We acknowledge the Gadigal of the Eora Nation, the traditional custodians of the Country on which the Art Gallery of NSW stands.

Landscapes of modernity

While city life was a central preoccupation of the Sydney moderns, they also upheld Australia’s dominant genre of artistic creation, landscape. According to the prominent critic Sydney Ure Smith, the Australian landscape readily lent itself to a modern approach: ‘It is severe in form and outline, uncompromising in colour and geological contour.’

Australian artists had traditionally expressed ideas about nationhood and cultural identity through landscape, but modern painters and printmakers such as Grace Cossington Smith, Dorrit Black, Elioth Gruner and Roland Wakelin emphasised its dynamism and rhythmic structure.

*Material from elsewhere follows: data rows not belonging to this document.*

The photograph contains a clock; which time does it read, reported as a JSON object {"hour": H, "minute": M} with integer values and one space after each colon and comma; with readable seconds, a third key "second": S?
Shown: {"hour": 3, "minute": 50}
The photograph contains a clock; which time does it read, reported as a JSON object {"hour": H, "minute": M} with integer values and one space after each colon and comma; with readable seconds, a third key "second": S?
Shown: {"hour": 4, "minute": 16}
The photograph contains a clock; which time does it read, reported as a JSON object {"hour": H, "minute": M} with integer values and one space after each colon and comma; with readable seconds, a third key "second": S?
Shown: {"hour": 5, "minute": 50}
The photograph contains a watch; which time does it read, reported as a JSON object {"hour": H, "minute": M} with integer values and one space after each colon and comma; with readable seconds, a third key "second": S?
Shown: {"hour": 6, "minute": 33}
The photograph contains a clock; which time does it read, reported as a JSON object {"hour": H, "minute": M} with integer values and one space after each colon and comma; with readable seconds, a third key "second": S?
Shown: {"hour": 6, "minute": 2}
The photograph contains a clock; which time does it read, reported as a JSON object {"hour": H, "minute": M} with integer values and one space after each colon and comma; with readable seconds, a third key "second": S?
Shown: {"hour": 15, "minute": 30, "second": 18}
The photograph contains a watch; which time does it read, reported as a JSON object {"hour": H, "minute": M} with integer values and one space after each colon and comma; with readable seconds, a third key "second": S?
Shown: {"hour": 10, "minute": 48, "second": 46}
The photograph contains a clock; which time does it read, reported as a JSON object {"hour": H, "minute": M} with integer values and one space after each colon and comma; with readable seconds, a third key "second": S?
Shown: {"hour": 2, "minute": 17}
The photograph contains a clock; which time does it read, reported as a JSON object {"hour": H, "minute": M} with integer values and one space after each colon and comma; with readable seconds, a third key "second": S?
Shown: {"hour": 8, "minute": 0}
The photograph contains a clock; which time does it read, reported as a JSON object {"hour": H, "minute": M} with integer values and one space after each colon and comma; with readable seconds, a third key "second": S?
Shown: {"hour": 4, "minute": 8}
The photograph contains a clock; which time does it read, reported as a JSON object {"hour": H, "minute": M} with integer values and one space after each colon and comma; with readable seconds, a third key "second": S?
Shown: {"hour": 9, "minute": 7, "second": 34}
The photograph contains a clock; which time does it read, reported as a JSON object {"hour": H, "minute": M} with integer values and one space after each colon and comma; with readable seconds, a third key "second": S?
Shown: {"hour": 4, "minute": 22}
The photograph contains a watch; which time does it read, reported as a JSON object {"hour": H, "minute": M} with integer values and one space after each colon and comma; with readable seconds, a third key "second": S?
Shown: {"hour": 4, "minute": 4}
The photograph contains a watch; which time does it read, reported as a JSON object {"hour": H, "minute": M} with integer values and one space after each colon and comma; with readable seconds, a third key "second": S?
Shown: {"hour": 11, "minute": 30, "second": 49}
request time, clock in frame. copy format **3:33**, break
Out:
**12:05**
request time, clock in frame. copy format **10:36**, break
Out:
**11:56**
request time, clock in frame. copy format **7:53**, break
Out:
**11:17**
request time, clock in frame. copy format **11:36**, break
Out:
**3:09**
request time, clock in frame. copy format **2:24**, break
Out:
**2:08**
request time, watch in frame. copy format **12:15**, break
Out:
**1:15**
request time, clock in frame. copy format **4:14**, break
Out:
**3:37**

Influenced by Cézanne’s planar, colouristic approach to landscape, or by ‘decorative’ (or design-oriented) compositions, modern artists compressed space and simplified natural forms into flat planes described in heightened or simplified colour. Many modernist landscapes reveal the impact of car and plane travel, which significantly altered the experience of the landscape.

Questions and activities

  • Look at examples of modernist landscapes in the exhibition. Discuss the different styles and the use of exaggerated colours, patterns and shapes. Create your own landscape painting by simplifying shapes, thinking carefully about the colours you use.
  • Compare the modernist approach to landscape with more traditional colonial and Australian impressionist depictions. Write a list of words and phrases that describe each approach. Decipher how attitudes to the land and identity changed from the early 19th to the early 20th century.
  • What types of landscapes were modernist artists drawn too? How did these landscapes satisfy their need to explore modernity? Why did car and plane travel significantly alter the experience of the landscape and the interpretation of the real?